Posted at 10:54 AM on January 22, 2007 by Jon Gordon
Today on Future Tense (RealAudio - MP3 - iTunes), I talked with Julio Ojeda-Zapata of the St. Paul Pioneer Press about Microsoft Office 2007, which goes on sale Jan. 30 (along with an operating system called Vista - perhaps you've heard of it). Ojeda-Zapata reviewed Office 2007 in today's paper.
I don't recommend that every Office user rush to upgrade because nothing about Office 2007 is revolutionary, only evolutionary. I'll keep using the old Word 2000 to bang out my Pioneer Press copy, and it'll do me just fine; ditto for my trusty Outlook 2003.
For those in the market for Office-like software, Microsoft is far from the only option, too. Several free or low-cost alternatives merit close scrutiny (more on those in a bit).

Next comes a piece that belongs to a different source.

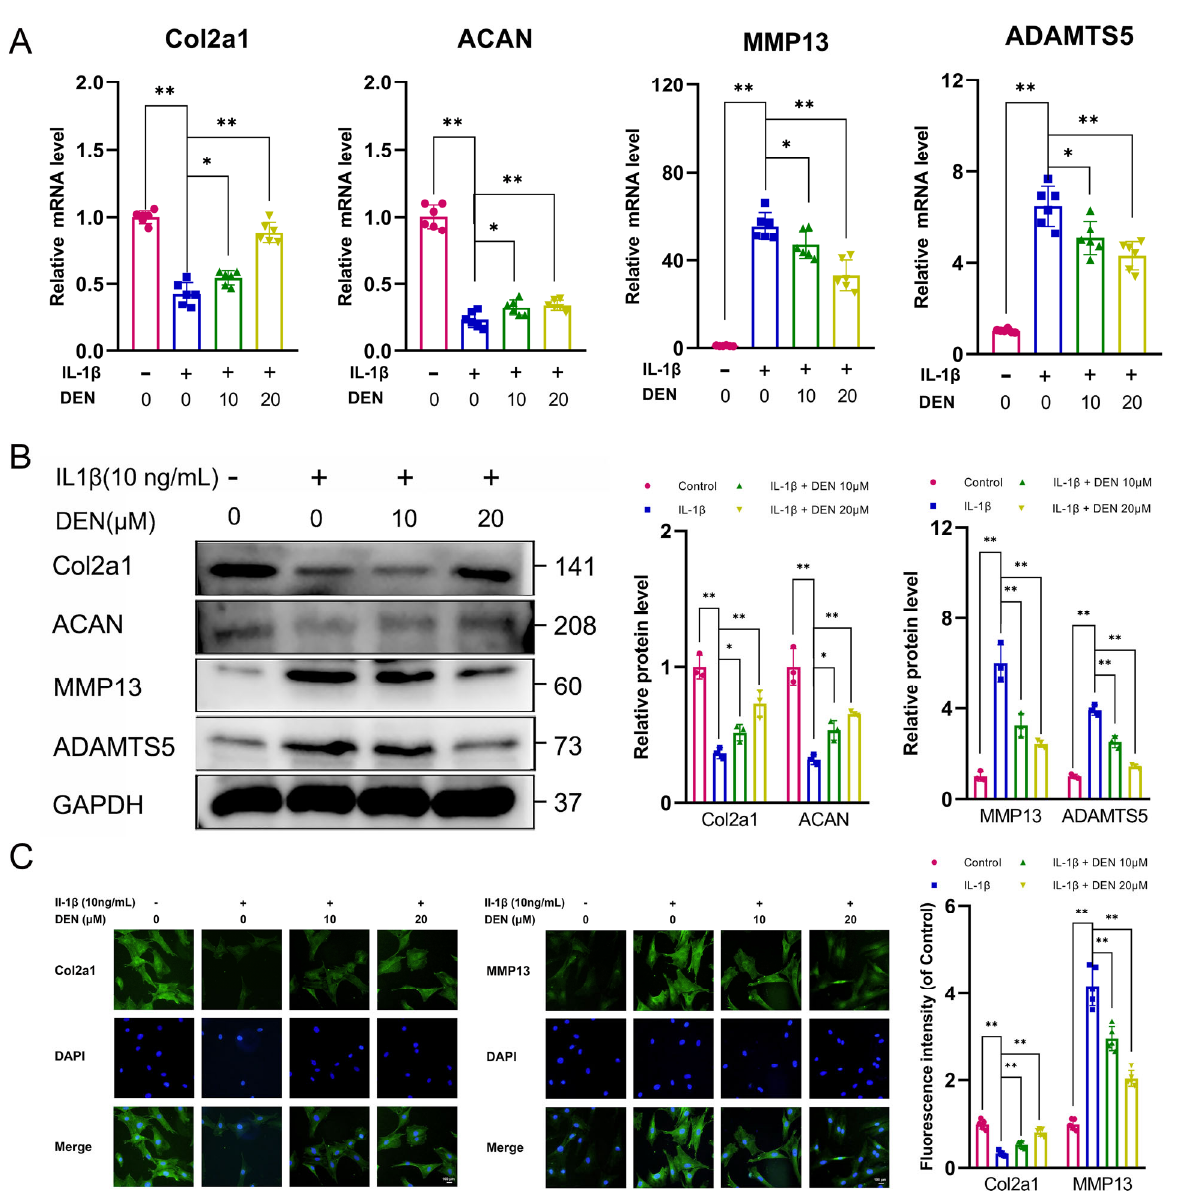
Figure 2. Effects of dendrobine (DEN) on extracellular matrix synthesis and degradation in IL-1 β -induced chondrocytes. ( A ) The expression levels of Col2a1, aggrecan (ACAN), MMP13, and ADAMTS5 were shown in the results of RT-qPCR, n = 6. ( B ) The protein levels of Col2a1, ACAN, MMP13, and ADAMTS5 were presented by Western blotting, n = 3. ( C ) The expression of Col2a1 and MMP13 was detected by immunofluorescence using rat chondrocytes. n = 5. The values presented are the means ± SD. * p < 0.05, ** p <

The new Office (due Jan. 30; go to www.microsoft.com/office) is a terrific upgrade, for those who can justify the cost.
One of the free options mentioned in the review is Open Office, which I also endorse. As good as Open Office is, I don't understand why more people aren't using it. No marketing muscle I guess.
David Pogue wrote about Office 2007 in a recent New York Times review. Pogue laments the fattening of Office over the years, but praises the svelte new 2007 version.
So what did Microsoft do then? It began shrinking Microsoft Office. In fact, the chief sales point of Office 2007 (for Windows XP or Vista), which arrives on Jan. 30, is that it’s simpler, it’s more streamlined and its documents take up far less disk space.
After a radical redesign, Word, Excel and PowerPoint are almost totally new programs. There are no more floating toolbars; very few tasks require opening dialog boxes, and even the menu bar itself is gone. (Evidently, even Microsoft saw the need for a major feature purge. “We had some options in there that literally did nothing,” said Paul Coleman, a product manager.)
Instead, almost the entire world of formatting options has been dug out of Office’s guts and artfully arranged on a top-mounted strip of controls called the Ribbon.
There's a downside to such a "radical redesign," however. You'll have to throw out a lot of Office muscle memory.
The bad news, of course, is that this Office bears very little resemblance to the one you may have spent years learning. Virtually everything has been moved around or renamed. Count on a couple of weeks of frustration as you play the free bonus game called Find the Feature.
Having never become an Office master, I won't mind having to play Find the Feature. I don't know where all the features are right now. Most reviewers say Office 2007 is much easier to use, and I hope it's true. I've spent many hours ripping my hair out over Word quirks.